= Listed entries =
- Opening Delimiter -

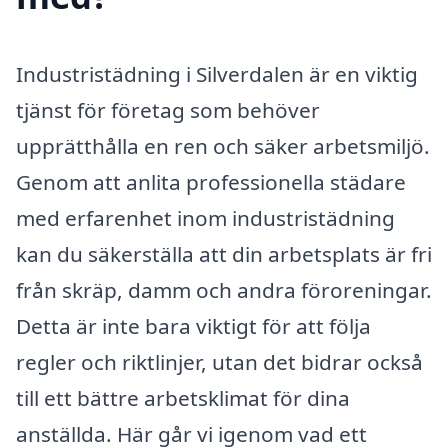
Industristädning i Silverdalen är en viktig
tjänst för företag som behöver
upprätthålla en ren och säker arbetsmiljö.
Genom att anlita professionella städare
med erfarenhet inom industristädning
kan du säkerställa att din arbetsplats är fri
från skräp, damm och andra föroreningar.
Detta är inte bara viktigt för att följa
regler och riktlinjer, utan det bidrar också
till ett bättre arbetsklimat för dina
anställda. Här går vi igenom vad ett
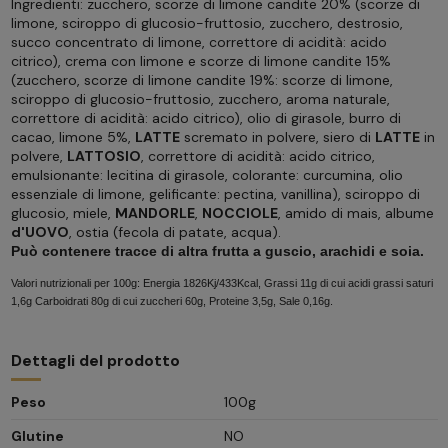
Ingredienti: zucchero, scorze di limone candite 20% (scorze di
limone, sciroppo di glucosio-fruttosio, zucchero, destrosio,
succo concentrato di limone, correttore di acidità: acido
citrico), crema con limone e scorze di limone candite 15%
(zucchero, scorze di limone candite 19%: scorze di limone,
sciroppo di glucosio-fruttosio, zucchero, aroma naturale,
correttore di acidità: acido citrico), olio di girasole, burro di
cacao, limone 5%,
LATTE
scremato in polvere, siero di
LATTE
in
polvere,
LATTOSIO
, correttore di acidità: acido citrico,
emulsionante: lecitina di girasole, colorante: curcumina, olio
essenziale di limone, gelificante: pectina, vanillina), sciroppo di
glucosio, miele,
MANDORLE
,
NOCCIOLE
, amido di mais, albume
d'UOVO
, ostia (fecola di patate, acqua).
Può contenere tracce di altra frutta a guscio, arachidi e soia.
Valori nutrizionali per 100g: Energia 1826Kj/433Kcal, Grassi 11g di cui acidi grassi saturi
1,6g Carboidrati 80g di cui zuccheri 60g, Proteine 3,5g, Sale 0,16g.
Dettagli del prodotto
Peso
100g
Glutine
NO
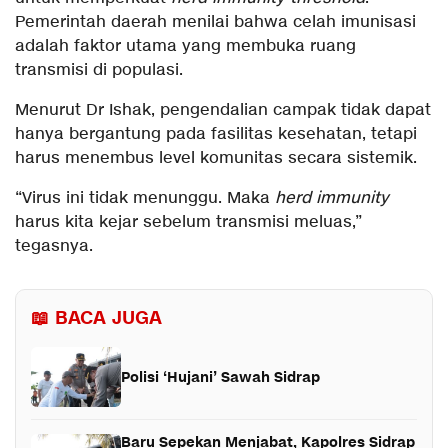
Pemerintah daerah menilai bahwa celah imunisasi
adalah faktor utama yang membuka ruang
transmisi di populasi.
Menurut Dr Ishak, pengendalian campak tidak dapat
hanya bergantung pada fasilitas kesehatan, tetapi
harus menembus level komunitas secara sistemik.
“Virus ini tidak menunggu. Maka
herd immunity
harus kita kejar sebelum transmisi meluas,”
tegasnya.
📖 BACA JUGA
Polisi ‘Hujani’ Sawah Sidrap
Baru Sepekan Menjabat, Kapolres Sidrap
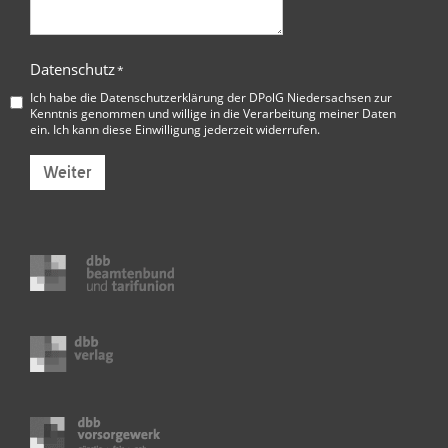
Datenschutz
*
Ich habe die
Datenschutzerklärung der DPolG Niedersachsen
zur
Kenntnis genommen und willige in die Verarbeitung meiner Daten
ein. Ich kann diese Einwilligung jederzeit widerrufen.
Weiter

- Closing Delimiter -

= Description of the task =
Where a record above contains a picture, leave the picture out and transcribe everything else exactly.

= Task output =
Industristädning i Silverdalen är en viktig
tjänst för företag som behöver
upprätthålla en ren och säker arbetsmiljö.
Genom att anlita professionella städare
med erfarenhet inom industristädning
kan du säkerställa att din arbetsplats är fri
från skräp, damm och andra föroreningar.
Detta är inte bara viktigt för att följa
regler och riktlinjer, utan det bidrar också
till ett bättre arbetsklimat för dina
anställda. Här går vi igenom vad ett
Ingredienti: zucchero, scorze di limone candite 20% (scorze di
limone, sciroppo di glucosio-fruttosio, zucchero, destrosio,
succo concentrato di limone, correttore di acidità: acido
citrico), crema con limone e scorze di limone candite 15%
(zucchero, scorze di limone candite 19%: scorze di limone,
sciroppo di glucosio-fruttosio, zucchero, aroma naturale,
correttore di acidità: acido citrico), olio di girasole, burro di
cacao, limone 5%,
LATTE
scremato in polvere, siero di
LATTE
in
polvere,
LATTOSIO
, correttore di acidità: acido citrico,
emulsionante: lecitina di girasole, colorante: curcumina, olio
essenziale di limone, gelificante: pectina, vanillina), sciroppo di
glucosio, miele,
MANDORLE
,
NOCCIOLE
, amido di mais, albume
d'UOVO
, ostia (fecola di patate, acqua).
Può contenere tracce di altra frutta a guscio, arachidi e soia.
Valori nutrizionali per 100g: Energia 1826Kj/433Kcal, Grassi 11g di cui acidi grassi saturi
1,6g Carboidrati 80g di cui zuccheri 60g, Proteine 3,5g, Sale 0,16g.
Dettagli del prodotto
Peso
100g
Glutine
NO
Pemerintah daerah menilai bahwa celah imunisasi
adalah faktor utama yang membuka ruang
transmisi di populasi.
Menurut Dr Ishak, pengendalian campak tidak dapat
hanya bergantung pada fasilitas kesehatan, tetapi
harus menembus level komunitas secara sistemik.
“Virus ini tidak menunggu. Maka
herd immunity
harus kita kejar sebelum transmisi meluas,”
tegasnya.
📖 BACA JUGA
Polisi ‘Hujani’ Sawah Sidrap
Baru Sepekan Menjabat, Kapolres Sidrap
Datenschutz
*
Ich habe die
Datenschutzerklärung der DPolG Niedersachsen
zur
Kenntnis genommen und willige in die Verarbeitung meiner Daten
ein. Ich kann diese Einwilligung jederzeit widerrufen.
Weiter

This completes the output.